OpenAI Vs. KMeans for Keyword Clustering

I recently used OpenAI to create a prompt to extract the top keywords and main category for my article. Using my old keywords.db and topics.db files, I re-generated my Meta Descriptions and Keywords based on OpenAI prompts. I discovered that intelligence is a product, and I'm excited to share the results of my experiment with you!

Discovering the Benefits of OpenAI for Keyword Clustering

By Michael Levin

Saturday, April 15, 2023

My adventures of late have shown me that I am very comfortable in vim, and now also NeoVim, but have a difficult time getting comfortable with VSCode. Another thing I learned recently is that my whole KMeans approach to keyword grouping produces terrible results, and I’m going to try with OpenAI now. I can’t treat the database nearly as disposable.

Get a prompt down for OpenAI to do this work.

Extract the top keywords that best represent the article’s content and main ideas. Additionally, please identify the main category to which the article belongs.

I have an old keywords.db and topics.db file that I can reuse. Preserving the code to demonstrate the kmeans approach is worth it… for awhile.

I really need to activate an interactive mode and put some good output to see how OpenAI is doing on the keyword process. I can run the Yake keyword extractor and KMeans grouping as much as I like at no cost, but OpenAI API has a cost.

Wow, a realization is settling in on me. The craft of writing that prompt is so much more important than it would seem at first. I want to re-write the meta descriptions even though it will cost a bit. They’re currently too dry. I won’t re-write the summaries because of how expensive it is to chunk large text.
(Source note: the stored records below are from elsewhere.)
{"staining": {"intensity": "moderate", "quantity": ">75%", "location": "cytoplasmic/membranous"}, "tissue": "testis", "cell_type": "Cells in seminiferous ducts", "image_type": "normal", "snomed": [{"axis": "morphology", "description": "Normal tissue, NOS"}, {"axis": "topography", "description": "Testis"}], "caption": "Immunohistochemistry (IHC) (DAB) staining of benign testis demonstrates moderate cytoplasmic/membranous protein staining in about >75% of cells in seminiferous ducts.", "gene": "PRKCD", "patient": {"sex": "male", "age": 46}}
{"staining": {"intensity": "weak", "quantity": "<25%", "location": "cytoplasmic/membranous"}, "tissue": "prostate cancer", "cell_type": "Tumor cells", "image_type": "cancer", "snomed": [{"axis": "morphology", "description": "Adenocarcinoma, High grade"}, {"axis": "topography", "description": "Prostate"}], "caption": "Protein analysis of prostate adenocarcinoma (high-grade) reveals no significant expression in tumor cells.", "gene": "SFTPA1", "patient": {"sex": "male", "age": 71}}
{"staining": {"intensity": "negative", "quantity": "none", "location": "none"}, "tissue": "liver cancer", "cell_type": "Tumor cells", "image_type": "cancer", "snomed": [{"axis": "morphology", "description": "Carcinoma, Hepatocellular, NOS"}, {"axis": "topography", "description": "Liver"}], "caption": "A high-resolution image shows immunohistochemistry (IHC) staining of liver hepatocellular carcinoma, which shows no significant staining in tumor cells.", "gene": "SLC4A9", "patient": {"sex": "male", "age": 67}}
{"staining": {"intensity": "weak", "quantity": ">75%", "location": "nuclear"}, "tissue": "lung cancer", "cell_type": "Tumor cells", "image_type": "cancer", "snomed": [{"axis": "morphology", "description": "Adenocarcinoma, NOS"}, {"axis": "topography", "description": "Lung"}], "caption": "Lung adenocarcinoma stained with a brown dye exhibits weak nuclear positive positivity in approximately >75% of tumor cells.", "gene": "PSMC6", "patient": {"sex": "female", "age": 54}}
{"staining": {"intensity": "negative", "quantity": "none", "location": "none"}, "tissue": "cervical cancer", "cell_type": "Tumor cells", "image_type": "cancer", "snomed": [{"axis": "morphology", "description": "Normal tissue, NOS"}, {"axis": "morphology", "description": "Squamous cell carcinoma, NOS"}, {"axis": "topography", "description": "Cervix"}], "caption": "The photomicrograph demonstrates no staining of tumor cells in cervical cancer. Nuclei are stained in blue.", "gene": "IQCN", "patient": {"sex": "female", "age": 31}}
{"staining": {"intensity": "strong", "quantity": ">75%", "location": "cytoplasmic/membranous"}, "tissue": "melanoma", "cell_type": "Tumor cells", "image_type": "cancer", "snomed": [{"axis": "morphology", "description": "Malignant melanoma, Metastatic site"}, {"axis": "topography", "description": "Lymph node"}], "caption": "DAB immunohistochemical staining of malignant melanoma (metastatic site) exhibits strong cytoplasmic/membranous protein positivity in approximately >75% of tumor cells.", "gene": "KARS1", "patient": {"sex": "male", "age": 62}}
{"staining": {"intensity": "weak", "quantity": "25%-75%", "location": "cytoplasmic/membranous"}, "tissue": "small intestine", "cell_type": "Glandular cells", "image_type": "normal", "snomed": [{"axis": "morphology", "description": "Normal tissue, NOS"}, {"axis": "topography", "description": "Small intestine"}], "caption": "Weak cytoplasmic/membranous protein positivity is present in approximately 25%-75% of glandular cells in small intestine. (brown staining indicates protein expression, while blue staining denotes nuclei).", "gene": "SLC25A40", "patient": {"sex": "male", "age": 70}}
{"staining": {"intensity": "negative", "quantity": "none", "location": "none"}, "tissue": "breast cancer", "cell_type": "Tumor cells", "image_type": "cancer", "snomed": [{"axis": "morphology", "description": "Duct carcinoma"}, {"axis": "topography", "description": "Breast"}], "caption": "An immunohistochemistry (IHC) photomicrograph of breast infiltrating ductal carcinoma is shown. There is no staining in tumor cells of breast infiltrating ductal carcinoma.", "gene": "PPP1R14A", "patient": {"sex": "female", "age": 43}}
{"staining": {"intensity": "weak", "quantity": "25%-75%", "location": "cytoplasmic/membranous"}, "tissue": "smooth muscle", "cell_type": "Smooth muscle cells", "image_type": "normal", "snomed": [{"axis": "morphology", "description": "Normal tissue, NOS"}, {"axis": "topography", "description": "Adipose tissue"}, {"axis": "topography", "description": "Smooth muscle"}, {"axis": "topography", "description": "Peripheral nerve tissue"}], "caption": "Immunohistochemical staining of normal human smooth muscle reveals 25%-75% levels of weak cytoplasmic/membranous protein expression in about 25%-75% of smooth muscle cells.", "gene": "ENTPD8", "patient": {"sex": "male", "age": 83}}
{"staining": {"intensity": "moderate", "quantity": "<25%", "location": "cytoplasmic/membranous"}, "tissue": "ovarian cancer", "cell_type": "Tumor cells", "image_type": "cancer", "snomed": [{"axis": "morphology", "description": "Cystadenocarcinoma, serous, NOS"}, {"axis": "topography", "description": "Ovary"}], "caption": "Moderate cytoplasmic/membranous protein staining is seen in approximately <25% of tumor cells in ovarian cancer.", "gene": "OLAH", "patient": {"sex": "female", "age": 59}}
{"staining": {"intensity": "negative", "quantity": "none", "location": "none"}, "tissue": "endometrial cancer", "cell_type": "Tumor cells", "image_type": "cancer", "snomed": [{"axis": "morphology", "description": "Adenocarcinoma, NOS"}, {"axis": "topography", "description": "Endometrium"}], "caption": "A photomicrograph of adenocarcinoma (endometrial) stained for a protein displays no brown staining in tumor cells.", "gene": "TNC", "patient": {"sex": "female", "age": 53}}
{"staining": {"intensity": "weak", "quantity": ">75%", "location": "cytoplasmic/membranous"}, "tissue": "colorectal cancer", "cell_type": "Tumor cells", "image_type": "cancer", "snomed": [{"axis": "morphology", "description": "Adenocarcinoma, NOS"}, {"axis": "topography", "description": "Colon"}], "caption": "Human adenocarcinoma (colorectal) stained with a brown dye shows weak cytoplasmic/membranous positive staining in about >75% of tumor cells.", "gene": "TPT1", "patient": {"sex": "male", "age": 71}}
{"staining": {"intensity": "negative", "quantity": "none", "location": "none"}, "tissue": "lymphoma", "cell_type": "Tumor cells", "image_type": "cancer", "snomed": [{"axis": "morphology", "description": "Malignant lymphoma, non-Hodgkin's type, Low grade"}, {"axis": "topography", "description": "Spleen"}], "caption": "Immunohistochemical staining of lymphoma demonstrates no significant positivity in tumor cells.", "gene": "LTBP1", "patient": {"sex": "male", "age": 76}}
Alright, I re-generated all my Meta Descriptions and Keywords based on OpenAI prompts rather than Yake + Kmeans.

Intelligence is a product. I’m still absorbing that fact. I never used virtual assistants or Mechanical Turk, though I’ve been aware of them. Now that such intelligence is penny’s per request and the quality level is predictable (even if not perfect), it’s time to hop on that bandwagon. Cheap labor as a service. IaaS is already used for Infrastructure. Maybe like E2 for Elastic Computing Cloud, Amazon’s IQ as a service could be I2 for Intelligence and Infrastructure. Or maybe IQ2.

Though frankly, Amazon they can keep their infrastructure as the most interesting projects are going to be on our own hardware. Incubating AIs quickly using already trained models as a starting point is already a thing. Trick is, both business and governments aren’t going to want you to be able to do those things.

Let’s work on that future. Moore’s Law will give us personal massive GPU clusters in the next 5 to 10 years of the sort Elon Musk just bought this March for his new AI startup. Max Tegmark’s call for a moratorium on GPT-5 makes a lot of sense knowing that. He needs time to catch up now with OpenAI.

But you are really wrangling a human-like thing when it comes to the mistakes it could be making.